Pelaku yang dibonceng marah dan mengarahkan parang ke kepala Dinar. Mendapat serangan mendadak, Dinar mampu menghindar. Namun hujaman parang malah menyabet mata kiri adiknya tersebut.
Aksi pelaku sempat disaksikan dua Polwan Satlantas Polrestabes, Bripda Nila Christanauli dan Briptu Effa Ferawati, yang sedang bertugas mengatur arus lalu lintas. Keduanya pun bergegas mendekat lokasi kejadian.

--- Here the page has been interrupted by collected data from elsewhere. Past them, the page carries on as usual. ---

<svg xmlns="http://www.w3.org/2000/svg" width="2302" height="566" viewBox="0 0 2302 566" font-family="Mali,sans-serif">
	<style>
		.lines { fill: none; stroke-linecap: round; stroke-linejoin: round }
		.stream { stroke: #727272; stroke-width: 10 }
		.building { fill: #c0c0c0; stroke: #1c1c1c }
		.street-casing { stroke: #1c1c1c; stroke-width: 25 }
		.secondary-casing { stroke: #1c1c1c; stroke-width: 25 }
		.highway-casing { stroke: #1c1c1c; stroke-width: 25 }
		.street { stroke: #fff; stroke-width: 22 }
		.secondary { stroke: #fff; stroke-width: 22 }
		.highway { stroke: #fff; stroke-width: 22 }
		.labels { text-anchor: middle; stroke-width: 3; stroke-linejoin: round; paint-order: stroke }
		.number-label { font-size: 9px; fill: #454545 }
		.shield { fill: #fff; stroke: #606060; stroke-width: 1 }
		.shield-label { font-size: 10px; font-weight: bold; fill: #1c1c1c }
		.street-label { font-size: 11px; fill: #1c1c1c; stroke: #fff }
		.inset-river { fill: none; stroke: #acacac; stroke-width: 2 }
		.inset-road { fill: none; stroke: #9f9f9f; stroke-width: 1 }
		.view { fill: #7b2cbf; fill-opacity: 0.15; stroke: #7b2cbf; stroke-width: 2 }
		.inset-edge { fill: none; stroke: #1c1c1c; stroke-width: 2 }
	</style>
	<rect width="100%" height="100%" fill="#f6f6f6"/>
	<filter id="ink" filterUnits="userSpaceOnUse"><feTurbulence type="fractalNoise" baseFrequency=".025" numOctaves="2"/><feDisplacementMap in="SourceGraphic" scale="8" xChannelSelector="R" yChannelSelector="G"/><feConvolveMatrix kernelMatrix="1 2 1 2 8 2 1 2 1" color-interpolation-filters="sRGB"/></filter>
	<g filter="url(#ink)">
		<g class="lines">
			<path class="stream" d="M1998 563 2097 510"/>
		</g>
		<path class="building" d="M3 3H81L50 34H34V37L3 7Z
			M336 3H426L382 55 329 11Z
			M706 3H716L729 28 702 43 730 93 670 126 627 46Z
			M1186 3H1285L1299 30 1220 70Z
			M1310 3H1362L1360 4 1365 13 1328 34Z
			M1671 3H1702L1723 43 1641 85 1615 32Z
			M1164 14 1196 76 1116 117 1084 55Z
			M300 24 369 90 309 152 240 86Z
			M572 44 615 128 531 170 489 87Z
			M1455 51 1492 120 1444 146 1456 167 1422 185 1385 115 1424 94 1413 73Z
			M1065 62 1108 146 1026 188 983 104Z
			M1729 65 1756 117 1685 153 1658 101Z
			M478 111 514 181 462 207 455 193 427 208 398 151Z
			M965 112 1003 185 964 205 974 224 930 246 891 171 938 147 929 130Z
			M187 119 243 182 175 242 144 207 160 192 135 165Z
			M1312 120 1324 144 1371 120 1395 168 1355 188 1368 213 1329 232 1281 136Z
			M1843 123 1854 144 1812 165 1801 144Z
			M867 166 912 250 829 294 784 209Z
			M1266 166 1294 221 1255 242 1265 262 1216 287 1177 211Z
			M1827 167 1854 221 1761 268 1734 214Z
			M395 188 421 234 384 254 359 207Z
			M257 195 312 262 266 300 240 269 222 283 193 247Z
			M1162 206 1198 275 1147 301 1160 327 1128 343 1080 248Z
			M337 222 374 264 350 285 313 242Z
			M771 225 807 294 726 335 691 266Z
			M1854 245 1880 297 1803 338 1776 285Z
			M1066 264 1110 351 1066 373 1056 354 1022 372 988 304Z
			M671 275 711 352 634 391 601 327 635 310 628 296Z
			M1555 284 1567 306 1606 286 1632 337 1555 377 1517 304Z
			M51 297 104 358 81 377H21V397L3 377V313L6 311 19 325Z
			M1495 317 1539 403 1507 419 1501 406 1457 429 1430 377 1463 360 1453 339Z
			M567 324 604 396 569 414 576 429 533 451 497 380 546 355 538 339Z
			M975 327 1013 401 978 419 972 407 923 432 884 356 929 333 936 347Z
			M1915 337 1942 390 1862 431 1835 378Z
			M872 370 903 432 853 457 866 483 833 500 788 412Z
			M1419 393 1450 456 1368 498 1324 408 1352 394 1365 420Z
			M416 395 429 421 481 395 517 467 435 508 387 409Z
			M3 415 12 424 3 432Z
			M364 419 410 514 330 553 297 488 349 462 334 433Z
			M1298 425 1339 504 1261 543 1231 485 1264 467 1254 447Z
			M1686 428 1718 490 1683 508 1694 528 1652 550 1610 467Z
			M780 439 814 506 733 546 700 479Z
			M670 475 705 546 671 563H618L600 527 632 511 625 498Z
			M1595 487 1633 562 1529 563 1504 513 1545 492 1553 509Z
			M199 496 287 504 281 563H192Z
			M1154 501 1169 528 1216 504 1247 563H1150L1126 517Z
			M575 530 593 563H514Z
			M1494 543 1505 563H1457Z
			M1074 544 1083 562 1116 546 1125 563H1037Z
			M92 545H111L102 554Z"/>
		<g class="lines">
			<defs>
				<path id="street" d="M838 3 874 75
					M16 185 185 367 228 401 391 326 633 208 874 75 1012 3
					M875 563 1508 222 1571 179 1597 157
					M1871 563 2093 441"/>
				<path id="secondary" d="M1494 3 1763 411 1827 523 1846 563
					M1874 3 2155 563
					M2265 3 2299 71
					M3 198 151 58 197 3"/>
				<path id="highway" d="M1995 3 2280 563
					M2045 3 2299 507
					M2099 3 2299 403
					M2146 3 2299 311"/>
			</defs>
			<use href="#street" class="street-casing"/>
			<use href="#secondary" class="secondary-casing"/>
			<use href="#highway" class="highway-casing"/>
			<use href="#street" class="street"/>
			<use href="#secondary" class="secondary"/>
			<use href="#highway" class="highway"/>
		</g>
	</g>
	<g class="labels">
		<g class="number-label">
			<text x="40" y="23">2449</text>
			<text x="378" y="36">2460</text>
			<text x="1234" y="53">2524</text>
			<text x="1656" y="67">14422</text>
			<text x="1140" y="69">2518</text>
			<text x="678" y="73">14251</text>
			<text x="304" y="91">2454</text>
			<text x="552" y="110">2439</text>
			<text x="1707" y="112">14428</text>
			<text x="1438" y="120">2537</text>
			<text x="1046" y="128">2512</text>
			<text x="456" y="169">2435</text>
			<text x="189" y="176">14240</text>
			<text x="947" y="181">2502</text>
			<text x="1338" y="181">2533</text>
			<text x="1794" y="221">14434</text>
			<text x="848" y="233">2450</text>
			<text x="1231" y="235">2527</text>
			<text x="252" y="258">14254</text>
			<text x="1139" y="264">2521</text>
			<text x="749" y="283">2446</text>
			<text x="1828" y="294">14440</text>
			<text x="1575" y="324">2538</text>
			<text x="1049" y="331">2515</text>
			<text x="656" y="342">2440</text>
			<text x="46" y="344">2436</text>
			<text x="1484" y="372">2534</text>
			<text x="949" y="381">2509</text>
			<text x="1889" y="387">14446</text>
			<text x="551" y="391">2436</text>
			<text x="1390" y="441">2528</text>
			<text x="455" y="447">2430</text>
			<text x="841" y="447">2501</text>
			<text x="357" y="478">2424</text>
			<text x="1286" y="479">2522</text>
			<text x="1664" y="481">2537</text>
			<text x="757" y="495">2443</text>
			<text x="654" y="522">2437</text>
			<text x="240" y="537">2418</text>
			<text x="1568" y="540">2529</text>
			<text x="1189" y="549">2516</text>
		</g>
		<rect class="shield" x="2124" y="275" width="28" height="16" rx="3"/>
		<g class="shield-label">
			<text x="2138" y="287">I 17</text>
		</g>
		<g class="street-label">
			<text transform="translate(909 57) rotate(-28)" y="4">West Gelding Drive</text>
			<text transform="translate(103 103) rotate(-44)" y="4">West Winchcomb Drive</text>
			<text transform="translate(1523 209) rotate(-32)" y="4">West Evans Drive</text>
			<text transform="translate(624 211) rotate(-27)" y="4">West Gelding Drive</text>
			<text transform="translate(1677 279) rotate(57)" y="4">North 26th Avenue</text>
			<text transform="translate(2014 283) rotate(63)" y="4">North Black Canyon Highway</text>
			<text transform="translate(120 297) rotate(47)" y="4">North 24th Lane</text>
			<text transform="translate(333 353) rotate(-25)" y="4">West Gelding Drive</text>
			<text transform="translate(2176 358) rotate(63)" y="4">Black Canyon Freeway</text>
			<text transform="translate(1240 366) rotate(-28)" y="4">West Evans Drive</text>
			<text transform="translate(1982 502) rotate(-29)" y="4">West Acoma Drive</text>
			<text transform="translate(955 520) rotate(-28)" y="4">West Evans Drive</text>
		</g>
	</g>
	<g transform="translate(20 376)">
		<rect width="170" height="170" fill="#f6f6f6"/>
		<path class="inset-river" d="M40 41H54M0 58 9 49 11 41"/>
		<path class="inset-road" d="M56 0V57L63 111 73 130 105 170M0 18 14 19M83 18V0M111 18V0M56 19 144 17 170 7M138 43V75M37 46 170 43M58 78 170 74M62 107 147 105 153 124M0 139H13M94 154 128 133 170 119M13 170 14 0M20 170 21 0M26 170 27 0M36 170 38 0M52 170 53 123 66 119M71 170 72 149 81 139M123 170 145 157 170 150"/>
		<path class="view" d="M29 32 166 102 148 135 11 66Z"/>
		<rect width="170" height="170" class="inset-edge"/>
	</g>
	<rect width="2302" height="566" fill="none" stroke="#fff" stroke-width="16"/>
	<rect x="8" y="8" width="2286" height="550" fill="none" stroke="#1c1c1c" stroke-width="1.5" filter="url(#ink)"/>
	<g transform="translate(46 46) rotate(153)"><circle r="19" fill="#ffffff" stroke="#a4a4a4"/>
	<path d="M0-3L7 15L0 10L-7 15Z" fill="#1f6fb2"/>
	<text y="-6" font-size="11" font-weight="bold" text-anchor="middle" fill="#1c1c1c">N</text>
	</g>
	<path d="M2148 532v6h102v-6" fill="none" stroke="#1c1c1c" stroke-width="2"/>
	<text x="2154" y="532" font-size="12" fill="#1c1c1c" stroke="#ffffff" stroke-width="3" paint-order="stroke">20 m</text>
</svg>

"Motor korban dan pelaku terjatuh. Pelaku yang bawa parang lari ke arah Katapang. Sementara pelaku lainnya masih bisa kabur pakai motor," jelas Nila.
Pengamen yang tadi mengejar berteriak maling. Kontan saja, warga sekitar memburu pelaku yang kabur. "Pelaku yang membawa parang dipukuli massa saat di Gang Katapang. Ia sempat sembunyi di WC milik rumah warga," ujar Nila yang turut memburu pelaku.

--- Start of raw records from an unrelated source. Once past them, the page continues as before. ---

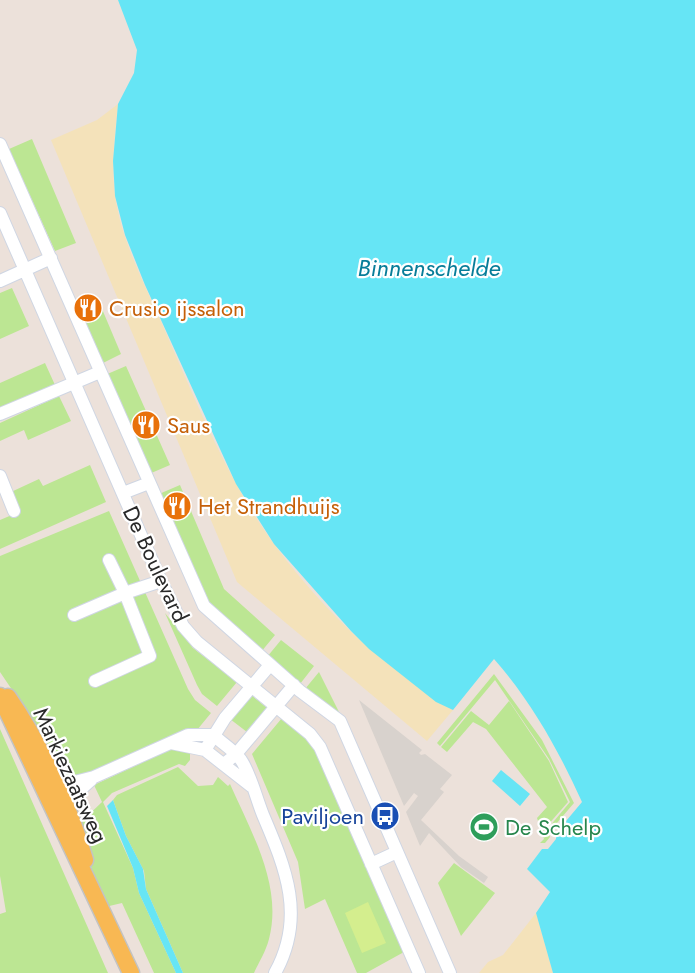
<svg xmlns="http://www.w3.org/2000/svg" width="695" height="973" font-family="Jost,sans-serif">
<rect width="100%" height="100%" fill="#ece1da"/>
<path fill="#bce693" d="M32,139l44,104 -21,8 -46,-102z
M12,288l17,38 -29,13v-46z
M102,309l19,45 -18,9 -20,-46z
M45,363l10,22 -55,25v-27z
M126,366l44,99 -21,9 -44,-99z
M59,396l12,25 -43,19 -4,-10 -24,11v-18z
M90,465l16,37 -106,47v-29l19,-8 -8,-20 28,-13 4,7z
M180,485l44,104 51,46 -14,17 -49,-40 -53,-118z
M109,511l79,178 7,11 16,13 -14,17 -104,42 -30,8 -38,-71 -25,-37v-116z
M165,613l28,35 44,34 -20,24 -15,-12 -5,-9z
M281,640l33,26 -14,18 -33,-27z
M319,672l30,60 -44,-43z
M494,674l48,66 32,63 -24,28 -1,-4 21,-25 -21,-43 -54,-79 -55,66 -3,-3z
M250,694l17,14 -20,24 -17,-13z
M509,701l40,60 19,41 -21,24 3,11 -5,6h-5l4,-4 -7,-21 10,-11 -61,-78 -13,-7 -26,30 -6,-5 30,-36 18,14z
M282,718l30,24 92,210 -38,21h-9l-32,-74 -20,10 -7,-47 -46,-108z
M0,729l108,244h-108v-59l6,-2 -6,-36z
M178,749l12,1v10l-5,6 -6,-2 -67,29 -9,9 30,66 6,25 37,80h-22l-32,-70 -17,4 -28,-81 25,-24 -8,-17 75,-35z
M178,767l20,19 15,-1 5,-8 10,9 2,-2c21,48 53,101 39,155 -3,12 -10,23 -15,34h-71l-37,-84 -2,-18 -18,-35 -13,-36 4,-5z
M454,863l41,30 -34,43 -23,-53z"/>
<path fill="#f4e2ba" d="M118,104c-3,30 -7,60 -3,91 6,45 30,90 48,131 31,71 66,157 111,218 34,46 75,90 120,124 19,15 37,31 59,42l-26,31 -190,-159 -186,-442 46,-20z
M536,913l17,60h-74l9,-11 15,-7z"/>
<path fill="#d4ee8e" d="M368,902l18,41 -24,10 -17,-40z"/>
<path fill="#d8d2cd" d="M359,700l63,50 -3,3 2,2 4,-1 27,21 -12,14 4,3 -23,28 38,36 29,21 -4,6 -23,-16 -32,-34 -9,13 -14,-34 12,-16 -4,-3 -10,13z"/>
<path fill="#66e5f5" d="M118,0h577v973h-142l-17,-60 14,-21 -23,-23 15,-20h6l8,-10v-6l26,-31c-23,-51 -51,-101 -88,-143l-41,51 -17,-8 -67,-53 -18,-18 -77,-87 -38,-60 -91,-199 -20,-50 -10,-39 -2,-35 5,-57 16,-31 3,-23z
M501,770l29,24 -10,12 -28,-25z
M113,800l13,36 17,33 3,20 37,84h-7l-37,-80 -6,-25 -26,-62z"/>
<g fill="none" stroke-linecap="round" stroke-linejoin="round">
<g stroke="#cfd6e3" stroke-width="14">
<path id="minor" d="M0,144l204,462 96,85 40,30 110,252
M0,213l161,368 22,45 14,16 113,92 10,13 99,226
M0,281l51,-23
M0,414l100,-42
M0,476l14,35
M123,493l26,-10
M109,560l16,33 36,-12
M74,615l51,-22 25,63 -55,25
M171,743l34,7 46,36
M205,750l20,-32 45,-53
M224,764l12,-10 58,-69
M52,794l15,-10 27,-7 94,-42h25c9,8 21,15 28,25 10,15 15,38 22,55 23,54 43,102 12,158
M57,798l24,-9 10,-9
M371,864l26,-12"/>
</g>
<g stroke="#c3c3c3" stroke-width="19">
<path id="major" d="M0,696l131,277
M8,697c32,46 62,110 77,163"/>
</g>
<use href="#minor" stroke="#fff" stroke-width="12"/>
<use href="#major" stroke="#f8b853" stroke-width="16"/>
</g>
<defs>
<g id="restaurant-disc" transform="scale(1.5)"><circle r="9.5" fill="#e8710a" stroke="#fff"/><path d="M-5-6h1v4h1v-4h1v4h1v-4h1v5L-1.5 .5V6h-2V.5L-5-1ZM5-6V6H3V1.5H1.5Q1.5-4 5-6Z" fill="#fff"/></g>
<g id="bus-disc" transform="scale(1.5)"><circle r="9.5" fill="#1a4fb4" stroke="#fff"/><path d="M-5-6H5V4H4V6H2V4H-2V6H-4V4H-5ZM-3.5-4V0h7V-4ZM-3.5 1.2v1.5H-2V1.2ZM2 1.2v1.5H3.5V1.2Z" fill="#fff"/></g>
<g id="stadium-disc" transform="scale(1.5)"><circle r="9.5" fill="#2e9e5b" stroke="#fff"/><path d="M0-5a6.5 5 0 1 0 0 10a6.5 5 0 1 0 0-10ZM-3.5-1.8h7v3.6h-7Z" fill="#fff"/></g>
</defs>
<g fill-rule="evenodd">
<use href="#restaurant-disc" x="88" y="308"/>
<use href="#restaurant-disc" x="146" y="425"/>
<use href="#restaurant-disc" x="177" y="506"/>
<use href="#bus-disc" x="385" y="816"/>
<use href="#stadium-disc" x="484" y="827"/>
</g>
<g text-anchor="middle" stroke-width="4.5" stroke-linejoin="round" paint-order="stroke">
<g font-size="22" fill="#c56008" stroke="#fff" text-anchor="start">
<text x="109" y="316">Crusio ijssalon</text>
<text x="167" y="433">Saus</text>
<text x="198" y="514">Het Strandhuijs</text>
</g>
<g font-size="22" fill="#292929" stroke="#fff">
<text transform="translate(156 564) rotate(65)" y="8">De Boulevard</text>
<text transform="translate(71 775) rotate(65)" y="8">Markiezaatsweg</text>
</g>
<g font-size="22" fill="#164399" stroke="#fff" text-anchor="end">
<text x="364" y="824">Paviljoen</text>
</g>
<g font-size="22" fill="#27864d" stroke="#fff" text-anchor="start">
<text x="505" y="835">De Schelp</text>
</g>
<g font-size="24" font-style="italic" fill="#077d99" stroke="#fff">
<text x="429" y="276">Binnenschelde</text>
</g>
</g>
</svg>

Pukulan plus tendang mendarat bertubi-tubi ke tubuh Toni hingga tak sadarkan diri dan terpaksa diboyong RS Sartika Asih. Dodi berhasil ditangkap warga di Simpang Lima dan langsung dibawa ke Mapolrestabes Bandung setelah dihujani bogem.
"Anak kecil yang terluka di matanya segera dibawa ke Bandung Eye Center, Jalan Sumatera," ujar Nila.
Riyal terlihat syok. Di lantai tiga tempat pengobatan mata tersebut, Riyal ditemani Dinar dan sang ibunda. Mata kiri Riyal ditutup perban. Kasus ini ditangani Satreskrim Polrestabes Bandung. Barang bukti yang diamankan satu bilah parang dan satu unit
motor milik pelaku.
"Kami sudah meminta keterangan sejumlah saksi. Kasus ini sedang kami kembangkan karena pelaku diduga komplotan jambret," jelas Kasatreskrim Polrestabes Bandung AKBP Tubagus Ade Hidayat di Mapolrestabes.